Nouvel incinérateur à Pont-de-Loup ?
Dans la sérénité, une centaine de personnes ont participé à Aiseau à la réunion d’information sur la rénovation du four nº3 de l’usine ICDI de Pont de Loup. Certains mettent en doute la pertinence de ce projet. Pour les riverains, l’impact sur la santé et sur la dévaluation immobilière doit être pris en compte.
L’ étude d’incidences en vue du renouvellement du four nº3 de l’usine d’incinération de déchets ménagers de l’ICDI (intercommunale de collecte et de destruction des immondices de Charleroi) est lancée. Une centaine de riverains, mandataires locaux (Aiseau-Presles et Farciennes mais personne de Châtelet), députés régionaux ont fait le déplacement mercredi soir pour assister à la première réunion d’information de cette longue procédure.
Lors d’une séance de questions animée par l’ancien journaliste de la RTBF Jacques Bredael, de nombreuses observations ont fusé. D’opportunité d’abord. Des participants se demandent en effet s’il est indispensable de consacrer 55 millions d’euros d’argent public à la rénovation d’un outil qui existe déjà ailleurs. « La Wallonie souffre d’une surcapacité d’incinération : les installations d’Intradel à Liège et d’Ipalle à Tournai ne sont pas saturées, elles cherchent du tonnage. » Questions de lieu ensuite : le bourgmestre PS d’Aiseau Presles Jean Fersini l’a suggéré : « Ne peut-on pas envisager de délocaliser ce projet pour le mettre là où il dérangera le moins de monde possible au sein de la zone ICDI ? » Une alternative que le CDH Philippe Charlier semble avoir présentée comme « une piste à l’étude dans le comité de gestion de l’ICDI », ce qui a été formellement démenti. Réponses des responsables de l’intercommunale : deux fois non ! : « D’une part parce que des directives imposent de traiter le déchet au plus près de sa source de production. Envoyer le surplus de déchets ménagers à plus de 100 kilomètres, cela n’aurait pas de sens. De l’autre, parce que le déplacement de l’usine doublerait voire triplerait l’investissement. Et les terrains en
bordure de voie navigable ne sont pas légion », selon le président Monseux (PS).
Autre remarque avancée : les chiffres qui ont alimenté l’élaboration du plan de développement stratégique de l’ICDI ne correspondraient pas à la réalité. « L’intercommunale est partie d’une base supérieure aux besoins de sa zone, elle minimise l’impact de la collecte sélective de déchets organiques qui peut réduire le poids des poubelles de 40 kilos par habitant par an. » Faux, a rétorqué le directeur général Olivier Bouchat : « Les performances des collectes sélectives sont réalistes et le projet industriel y est parfaitement adapté. Ce dernier comporte de nombreuses améliorations : visuelles par une meilleure intégration paysagère, environnementales grâce à une réduction des rejets atmosphériques polluants. Surtout, l’usine remise à neuf jouera un rôle de producteur de chaleur et d’électricité. »
Cette image d’un incinérateur présenté comme une centrale énergétique a eu le don d’exaspérer les riverains. Leur porte-parole Irma Fabro a demandé « si l’étude d’incidence tiendrait compte de l’impact du projet sur la santé humaine et sur la dévaluation immobilière. » La remarque a été actée. « Le mois prochain, les résultats d’une étude de santé et de qualité de l’air dans les quatre communes exposées à l’activité seront rendus publics », a indiqué le député bourgmestre de Farciennes Hugues Bayet (PS). Cela apportera de nouveaux éléments.

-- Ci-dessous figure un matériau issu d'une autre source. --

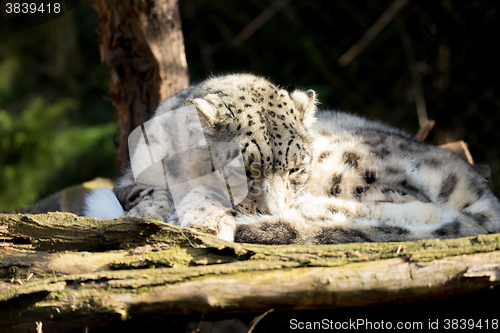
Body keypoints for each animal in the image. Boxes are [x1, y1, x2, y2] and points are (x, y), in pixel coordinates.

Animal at [85, 73, 500, 244]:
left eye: (297, 169)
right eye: (246, 170)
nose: (273, 208)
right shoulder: (132, 176)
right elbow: (145, 193)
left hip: (354, 165)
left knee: (415, 209)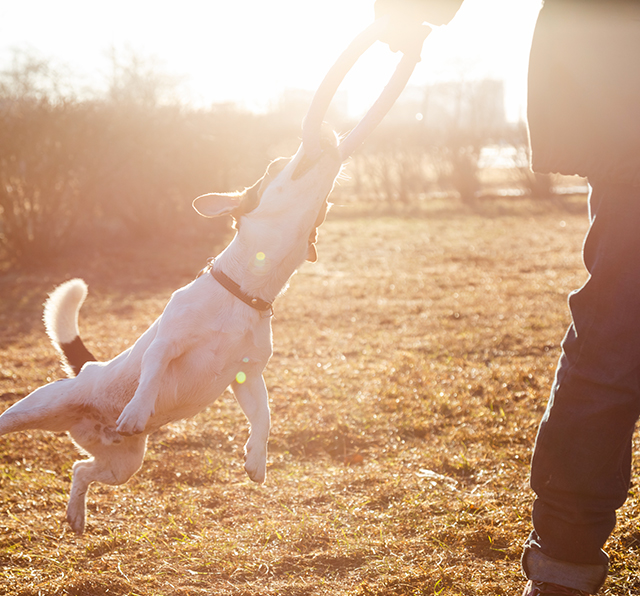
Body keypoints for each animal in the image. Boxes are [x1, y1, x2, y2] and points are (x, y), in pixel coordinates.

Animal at [0, 132, 342, 536]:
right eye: (275, 166)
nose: (324, 135)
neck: (242, 293)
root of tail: (88, 369)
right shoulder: (165, 346)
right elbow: (150, 377)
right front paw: (136, 410)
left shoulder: (247, 374)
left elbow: (264, 416)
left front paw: (256, 458)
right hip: (40, 408)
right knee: (18, 425)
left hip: (122, 466)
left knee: (80, 469)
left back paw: (76, 514)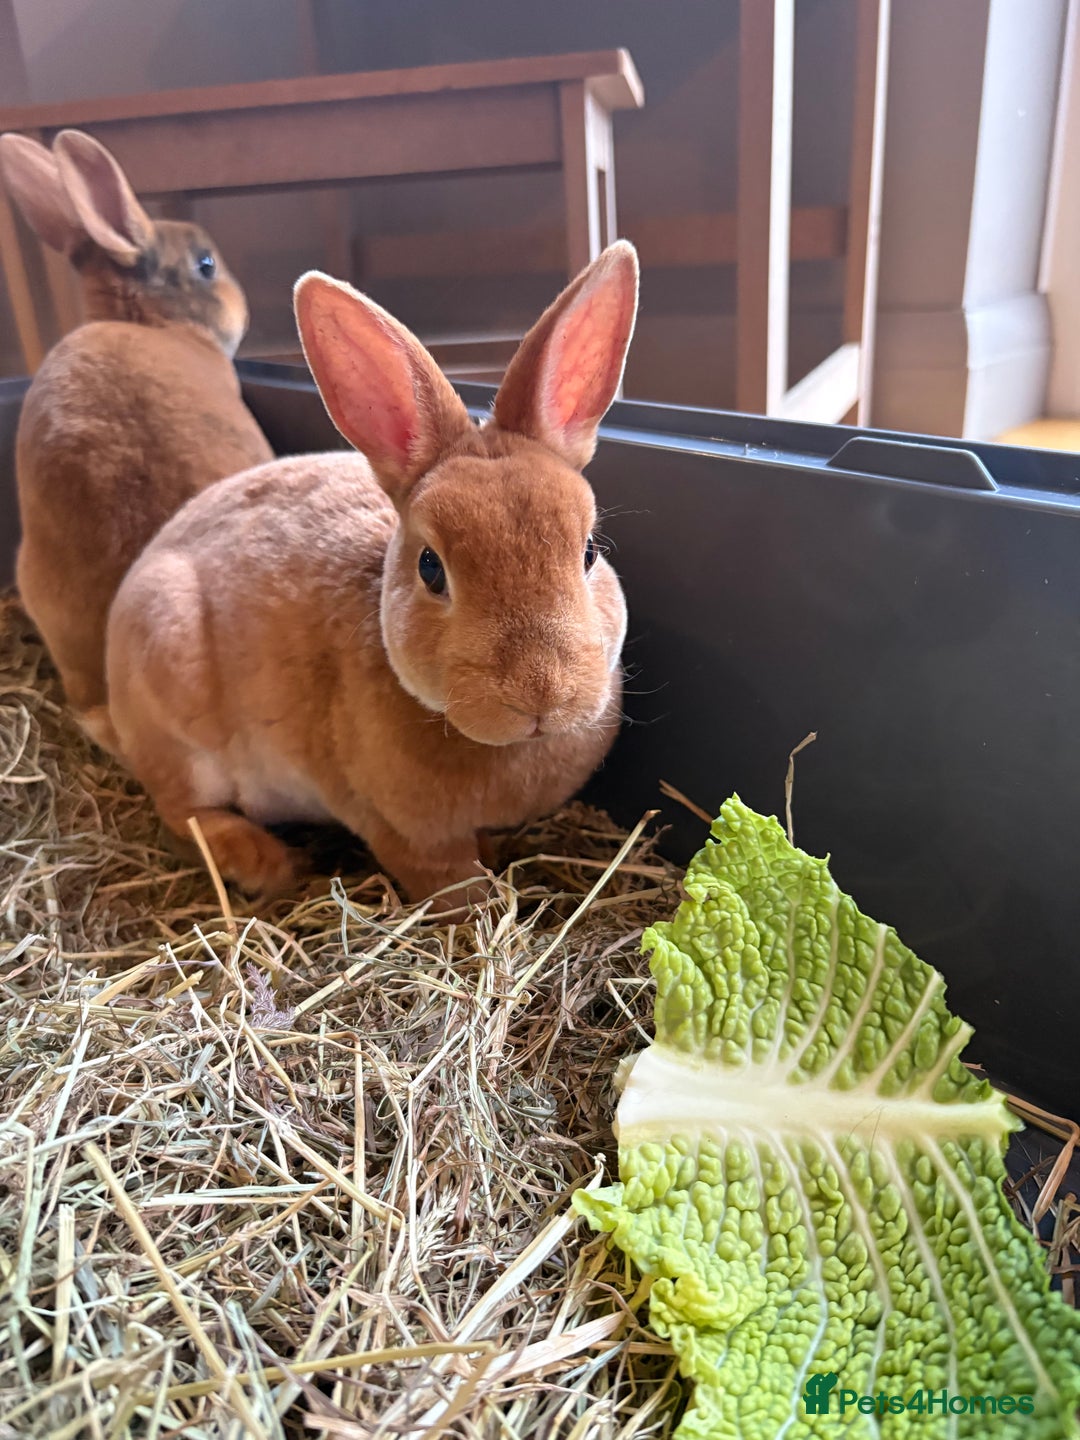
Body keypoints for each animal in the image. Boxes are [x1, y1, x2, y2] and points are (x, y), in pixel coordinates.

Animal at [104, 240, 639, 906]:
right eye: (431, 568)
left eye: (589, 550)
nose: (541, 692)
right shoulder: (407, 837)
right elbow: (454, 886)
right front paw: (485, 902)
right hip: (178, 706)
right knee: (185, 812)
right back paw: (266, 864)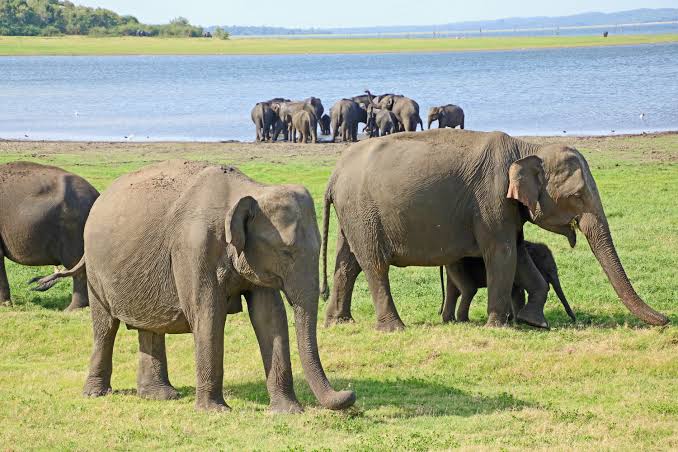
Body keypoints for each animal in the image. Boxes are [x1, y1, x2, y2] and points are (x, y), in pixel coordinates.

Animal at [34, 160, 355, 413]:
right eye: (287, 252)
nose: (349, 394)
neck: (247, 190)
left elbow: (269, 316)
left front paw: (287, 411)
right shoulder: (194, 248)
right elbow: (208, 313)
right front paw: (216, 412)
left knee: (150, 327)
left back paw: (160, 396)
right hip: (97, 270)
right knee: (105, 327)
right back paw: (96, 393)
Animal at [441, 240, 576, 324]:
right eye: (547, 270)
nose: (574, 320)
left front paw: (514, 319)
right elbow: (515, 292)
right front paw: (517, 321)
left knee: (453, 291)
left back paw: (449, 320)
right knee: (467, 290)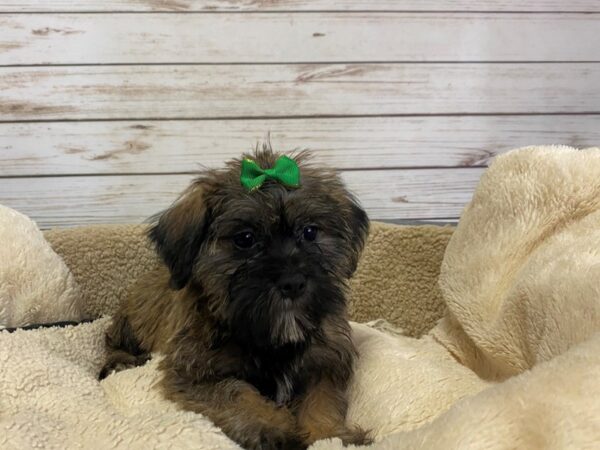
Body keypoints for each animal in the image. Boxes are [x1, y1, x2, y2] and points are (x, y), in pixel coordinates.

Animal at [99, 146, 370, 448]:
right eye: (245, 239)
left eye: (310, 232)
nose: (293, 283)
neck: (268, 335)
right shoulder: (197, 373)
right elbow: (237, 394)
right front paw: (273, 427)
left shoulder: (324, 362)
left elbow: (322, 401)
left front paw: (329, 435)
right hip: (133, 319)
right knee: (114, 342)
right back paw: (120, 362)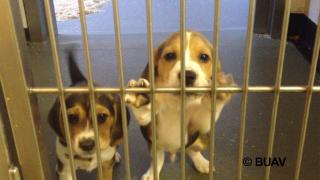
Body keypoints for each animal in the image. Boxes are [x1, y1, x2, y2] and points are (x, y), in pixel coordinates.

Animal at [125, 31, 235, 179]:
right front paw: (140, 97)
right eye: (170, 55)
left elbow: (206, 113)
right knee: (159, 158)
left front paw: (217, 91)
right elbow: (143, 115)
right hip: (153, 144)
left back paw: (201, 162)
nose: (188, 75)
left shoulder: (200, 125)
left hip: (201, 140)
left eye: (204, 57)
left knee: (191, 150)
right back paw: (152, 173)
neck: (177, 101)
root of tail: (174, 151)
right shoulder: (148, 122)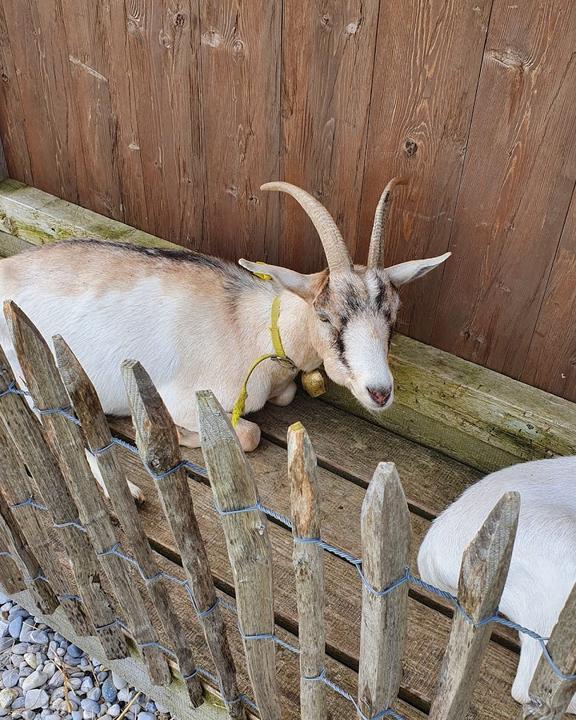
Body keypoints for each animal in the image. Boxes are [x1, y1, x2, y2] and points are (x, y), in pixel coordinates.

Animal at [0, 177, 450, 496]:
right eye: (325, 316)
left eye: (392, 315)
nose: (380, 391)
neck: (250, 326)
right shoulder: (185, 399)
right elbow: (249, 435)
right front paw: (180, 437)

Avec ou sans accord de subsides régionaux, l’ICDI compte avancer : le renouvellement de sa ligne 3 ira de pair avec un démantèlement des installations obsolètes. Objectif : mettre en service fin 2017, en 2018 au plus tard.
Jusqu’au 31 janvier prochain, c’est exclusivement par courrier au collège communal d’Aiseau-Presles que les opposants pourront formuler leurs remarques, suggestions mais aussi alternatives raisonnables, selon le député Desgain (Ecolo). Le calendrier prévoit le dépôt de la demande de permis au printemps 2014. L’enquête publique offrira alors une ultime occasion aux riverains de s’exprimer. Il appartiendra alors aux fonctionnaires technique et délégué de la Région wallonne de statuer.